▸ **Data supplied**:
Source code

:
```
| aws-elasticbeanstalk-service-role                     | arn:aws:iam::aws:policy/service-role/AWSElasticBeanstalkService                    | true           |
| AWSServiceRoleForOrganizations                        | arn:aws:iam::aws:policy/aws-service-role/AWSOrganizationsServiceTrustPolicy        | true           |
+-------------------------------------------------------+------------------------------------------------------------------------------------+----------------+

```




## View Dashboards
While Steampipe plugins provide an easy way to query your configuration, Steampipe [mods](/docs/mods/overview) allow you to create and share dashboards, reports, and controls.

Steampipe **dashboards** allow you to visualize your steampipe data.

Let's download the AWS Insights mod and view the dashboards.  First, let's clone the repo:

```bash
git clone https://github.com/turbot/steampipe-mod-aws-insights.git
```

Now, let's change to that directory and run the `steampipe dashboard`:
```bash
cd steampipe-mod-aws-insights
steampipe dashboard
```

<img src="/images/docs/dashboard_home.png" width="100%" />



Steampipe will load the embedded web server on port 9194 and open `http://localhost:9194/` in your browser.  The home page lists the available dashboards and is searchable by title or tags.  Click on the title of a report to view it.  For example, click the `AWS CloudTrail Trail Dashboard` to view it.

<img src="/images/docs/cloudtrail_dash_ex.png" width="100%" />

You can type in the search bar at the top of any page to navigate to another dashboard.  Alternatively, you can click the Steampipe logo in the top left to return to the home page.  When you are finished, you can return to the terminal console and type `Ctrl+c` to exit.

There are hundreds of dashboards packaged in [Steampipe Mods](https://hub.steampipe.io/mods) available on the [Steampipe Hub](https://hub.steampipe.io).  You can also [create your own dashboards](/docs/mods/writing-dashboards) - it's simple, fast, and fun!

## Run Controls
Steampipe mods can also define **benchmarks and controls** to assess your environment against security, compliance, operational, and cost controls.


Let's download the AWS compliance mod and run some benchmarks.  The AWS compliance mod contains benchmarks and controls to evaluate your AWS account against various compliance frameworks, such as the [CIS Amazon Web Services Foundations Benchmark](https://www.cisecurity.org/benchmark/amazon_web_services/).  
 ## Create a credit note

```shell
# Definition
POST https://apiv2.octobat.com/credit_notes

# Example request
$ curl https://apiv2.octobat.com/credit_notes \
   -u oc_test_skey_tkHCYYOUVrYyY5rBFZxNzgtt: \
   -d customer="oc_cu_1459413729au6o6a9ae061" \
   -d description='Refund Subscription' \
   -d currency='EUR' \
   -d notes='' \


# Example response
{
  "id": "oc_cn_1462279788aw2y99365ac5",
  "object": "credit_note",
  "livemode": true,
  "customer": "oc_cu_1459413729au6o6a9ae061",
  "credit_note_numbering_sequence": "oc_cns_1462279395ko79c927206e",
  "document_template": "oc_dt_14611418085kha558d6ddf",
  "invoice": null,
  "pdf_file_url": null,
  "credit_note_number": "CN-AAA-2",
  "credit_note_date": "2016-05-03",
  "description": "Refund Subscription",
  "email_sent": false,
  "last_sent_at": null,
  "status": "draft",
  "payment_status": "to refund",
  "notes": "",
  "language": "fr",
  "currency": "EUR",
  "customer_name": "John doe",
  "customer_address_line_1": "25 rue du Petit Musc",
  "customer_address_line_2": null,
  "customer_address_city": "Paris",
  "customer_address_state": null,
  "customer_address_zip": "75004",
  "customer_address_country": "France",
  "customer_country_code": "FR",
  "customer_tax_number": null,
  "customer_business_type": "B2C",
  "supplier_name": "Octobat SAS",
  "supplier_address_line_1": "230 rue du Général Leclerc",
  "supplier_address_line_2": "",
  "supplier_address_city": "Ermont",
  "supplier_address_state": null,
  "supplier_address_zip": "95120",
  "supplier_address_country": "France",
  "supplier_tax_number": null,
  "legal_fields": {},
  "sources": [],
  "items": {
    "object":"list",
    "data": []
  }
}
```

▸ **Your task**: Retype each line above exactly as written.

▸ **Answer section**:
Source code

:
```
| aws-elasticbeanstalk-service-role                     | arn:aws:iam::aws:policy/service-role/AWSElasticBeanstalkService                    | true           |
| AWSServiceRoleForOrganizations                        | arn:aws:iam::aws:policy/aws-service-role/AWSOrganizationsServiceTrustPolicy        | true           |
+-------------------------------------------------------+------------------------------------------------------------------------------------+----------------+

```




## View Dashboards
While Steampipe plugins provide an easy way to query your configuration, Steampipe [mods](/docs/mods/overview) allow you to create and share dashboards, reports, and controls.

Steampipe **dashboards** allow you to visualize your steampipe data.

Let's download the AWS Insights mod and view the dashboards.  First, let's clone the repo:

```bash
git clone https://github.com/turbot/steampipe-mod-aws-insights.git
```

Now, let's change to that directory and run the `steampipe dashboard`:
```bash
cd steampipe-mod-aws-insights
steampipe dashboard
```

<img src="/images/docs/dashboard_home.png" width="100%" />



Steampipe will load the embedded web server on port 9194 and open `http://localhost:9194/` in your browser.  The home page lists the available dashboards and is searchable by title or tags.  Click on the title of a report to view it.  For example, click the `AWS CloudTrail Trail Dashboard` to view it.

<img src="/images/docs/cloudtrail_dash_ex.png" width="100%" />

You can type in the search bar at the top of any page to navigate to another dashboard.  Alternatively, you can click the Steampipe logo in the top left to return to the home page.  When you are finished, you can return to the terminal console and type `Ctrl+c` to exit.

There are hundreds of dashboards packaged in [Steampipe Mods](https://hub.steampipe.io/mods) available on the [Steampipe Hub](https://hub.steampipe.io).  You can also [create your own dashboards](/docs/mods/writing-dashboards) - it's simple, fast, and fun!

## Run Controls
Steampipe mods can also define **benchmarks and controls** to assess your environment against security, compliance, operational, and cost controls.


Let's download the AWS compliance mod and run some benchmarks.  The AWS compliance mod contains benchmarks and controls to evaluate your AWS account against various compliance frameworks, such as the [CIS Amazon Web Services Foundations Benchmark](https://www.cisecurity.org/benchmark/amazon_web_services/).  
 ## Create a credit note

```shell
# Definition
POST https://apiv2.octobat.com/credit_notes

# Example request
$ curl https://apiv2.octobat.com/credit_notes \
   -u oc_test_skey_tkHCYYOUVrYyY5rBFZxNzgtt: \
   -d customer="oc_cu_1459413729au6o6a9ae061" \
   -d description='Refund Subscription' \
   -d currency='EUR' \
   -d notes='' \


# Example response
{
  "id": "oc_cn_1462279788aw2y99365ac5",
  "object": "credit_note",
  "livemode": true,
  "customer": "oc_cu_1459413729au6o6a9ae061",
  "credit_note_numbering_sequence": "oc_cns_1462279395ko79c927206e",
  "document_template": "oc_dt_14611418085kha558d6ddf",
  "invoice": null,
  "pdf_file_url": null,
  "credit_note_number": "CN-AAA-2",
  "credit_note_date": "2016-05-03",
  "description": "Refund Subscription",
  "email_sent": false,
  "last_sent_at": null,
  "status": "draft",
  "payment_status": "to refund",
  "notes": "",
  "language": "fr",
  "currency": "EUR",
  "customer_name": "John doe",
  "customer_address_line_1": "25 rue du Petit Musc",
  "customer_address_line_2": null,
  "customer_address_city": "Paris",
  "customer_address_state": null,
  "customer_address_zip": "75004",
  "customer_address_country": "France",
  "customer_country_code": "FR",
  "customer_tax_number": null,
  "customer_business_type": "B2C",
  "supplier_name": "Octobat SAS",
  "supplier_address_line_1": "230 rue du Général Leclerc",
  "supplier_address_line_2": "",
  "supplier_address_city": "Ermont",
  "supplier_address_state": null,
  "supplier_address_zip": "95120",
  "supplier_address_country": "France",
  "supplier_tax_number": null,
  "legal_fields": {},
  "sources": [],
  "items": {
    "object":"list",
    "data": []
  }
}
```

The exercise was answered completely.